IT’S OFFICIAL: white is the new black, again. The most popular colour chosen by Britain’s new car buyers is white, according to figures released by the Society of Motoring Manufacturers and Traders (SMMT). The car, which some have long believed belonged with fridges and washing machines as popular white goods, has been painted in the conservative ‘colour’ more than any other for the second year running.
The SMMT, which records car sales data, revealed that of the 2,476,435 new cars registered in the UK in 2014, 22% were white – representing the highest proportion of white cars registered in since records began in 1996 – ahead of 19% finished in black.
For years, white was considered the least-favoured of all the car colours, but over the past decade it has grown in popularity, most recently helped by a trend for specifying high performance supercars in the pallid palette, which seems to have inspired buyers of less expensive vehicles.

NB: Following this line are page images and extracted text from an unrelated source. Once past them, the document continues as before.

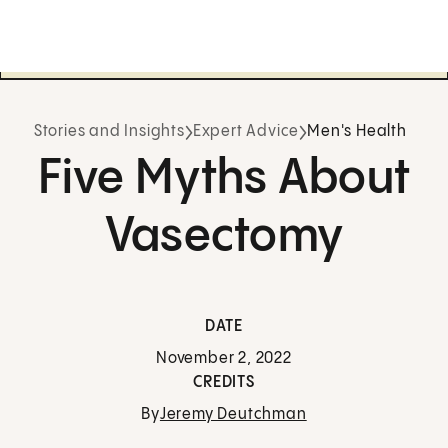
Stories and Insights
Expert Advice
Men's Health
Five Myths About
Vasectomy
DATE
November 2, 2022
CREDITS
By
Jeremy Deutchman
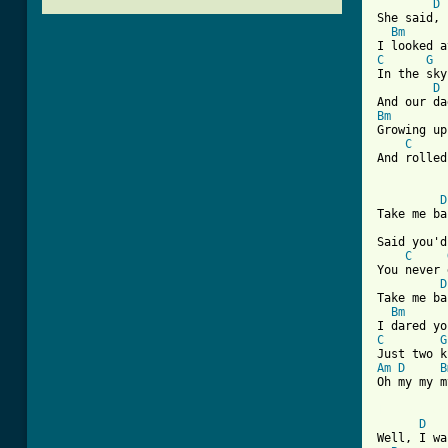
D
She said, 
Bm
C
G
In the sky
D
Bm
Growing up
C
And rolled
D
Take me ba
Said you'd
C
You never 
D
Take me ba
Bm
C
G
Am
D
B
Oh my my m
[ Tab from
D
Well, I wa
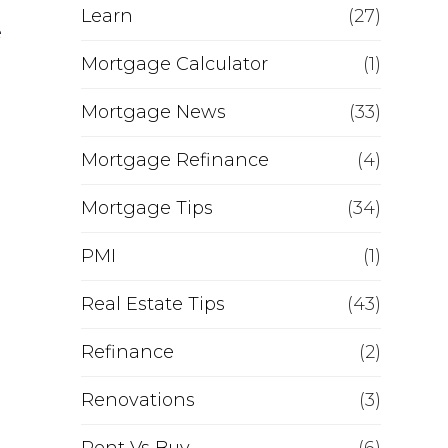
Learn
(27)
e
Mortgage Calculator
(1)
Mortgage News
(33)
Mortgage Refinance
(4)
Mortgage Tips
(34)
PMI
(1)
Real Estate Tips
(43)
Refinance
(2)
Renovations
(3)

In 2005, less than 1 per cent of the UK’s new car buyers chose white, rising to 10% five years later. Silver is the colour that has suffered the most over the years, with the number of cars registered in 2014 dropping to just 13 per cent, compared to 21 per cent in 2010.

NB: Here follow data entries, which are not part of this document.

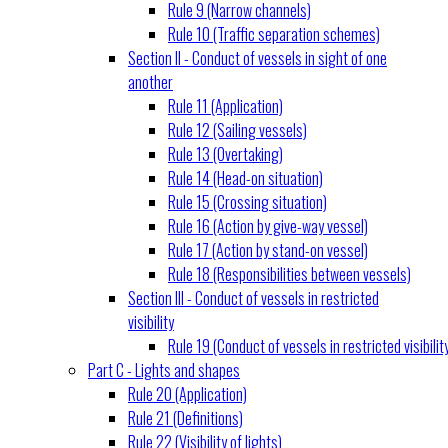
Rule 9 (Narrow channels)
Rule 10 (Traffic separation schemes)
Section II - Conduct of vessels in sight of one
another
Rule 11 (Application)
Rule 12 (Sailing vessels)
Rule 13 (Overtaking)
Rule 14 (Head-on situation)
Rule 15 (Crossing situation)
Rule 16 (Action by give-way vessel)
Rule 17 (Action by stand-on vessel)
Rule 18 (Responsibilities between vessels)
Section III - Conduct of vessels in restricted
visibility
Rule 19 (Conduct of vessels in restricted visibilit
Part C - Lights and shapes
Rule 20 (Application)
Rule 21 (Definitions)
Rule 22 (Visibility of lights)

CAP, a used vehicle valuation company, said it believes that white can add between £100 and £300 to the value of a popular family hatchback like the Ford Focus.
But it’s not all bad news for black and silver cars, as Rupert Pontin, head of valuations at Glass’s, a used car valuations company, explains: “Black and grey cars are consistently popular and always return good money in the trade, generating good demand on the used pitch too.
Pontin cautions that drivers should be wary of white, as not all models look good in the colour and therefore residual value could be affected.